"Back Chat", written by the bass guitarist John Deacon, is the track most influenced by funk on the 1982 Queen album Hot Space. The song is a prime example of how Deacon was strongly pulling the band into dance orientated genres such as R&B, disco, and funk. It reached #40 on the UK Singles Chart, #18 in South Africa and a #19 entry in Ireland.

The track was performed on the Hot Space Tour at a faster tempo, with a more rock-oriented arrangement. "Back Chat", the title, is an English idiom referring to "impertinent or impudent replies, especially to a superior". In a Rolling Stone album review, critic John Milward described the musical style of the song as: "a hot rock-funk tune, with guitar tracks as slick as an icy dance floor."

It is thought that the song may have been written by Deacon as a response to the amount of input of guitarist Brain May on most Queen songs, this is potentially evidenced with after the lyric “And you always get your way” is sung the bulk of guitar follows.

In 2022 Far Out magazine named the song as one of the 40 best songs released in 1982 alongside such songs as Come On Eileen and 1999.

SOURCE DATA >>
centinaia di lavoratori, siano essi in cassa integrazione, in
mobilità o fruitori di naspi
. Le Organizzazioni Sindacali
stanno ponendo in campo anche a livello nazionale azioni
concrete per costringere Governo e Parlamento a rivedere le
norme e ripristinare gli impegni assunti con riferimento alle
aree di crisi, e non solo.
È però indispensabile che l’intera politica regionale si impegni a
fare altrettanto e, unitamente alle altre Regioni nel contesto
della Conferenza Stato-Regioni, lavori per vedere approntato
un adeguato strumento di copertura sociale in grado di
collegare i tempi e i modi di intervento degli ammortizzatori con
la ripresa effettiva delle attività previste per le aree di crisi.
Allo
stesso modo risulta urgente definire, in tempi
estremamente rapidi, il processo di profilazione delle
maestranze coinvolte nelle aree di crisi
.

PROBLEM DETAILS >> Transcribe the part of the "Back Chat" article above that begins with the words containing "The track was" and ends with "of guitar follows.".

WRITTEN RESPONSE >>
The track was performed on the Hot Space Tour at a faster tempo, with a more rock-oriented arrangement. "Back Chat", the title, is an English idiom referring to "impertinent or impudent replies, especially to a superior". In a Rolling Stone album review, critic John Milward described the musical style of the song as: "a hot rock-funk tune, with guitar tracks as slick as an icy dance floor."

It is thought that the song may have been written by Deacon as a response to the amount of input of guitarist Brain May on most Queen songs, this is potentially evidenced with after the lyric “And you always get your way” is sung the bulk of guitar follows.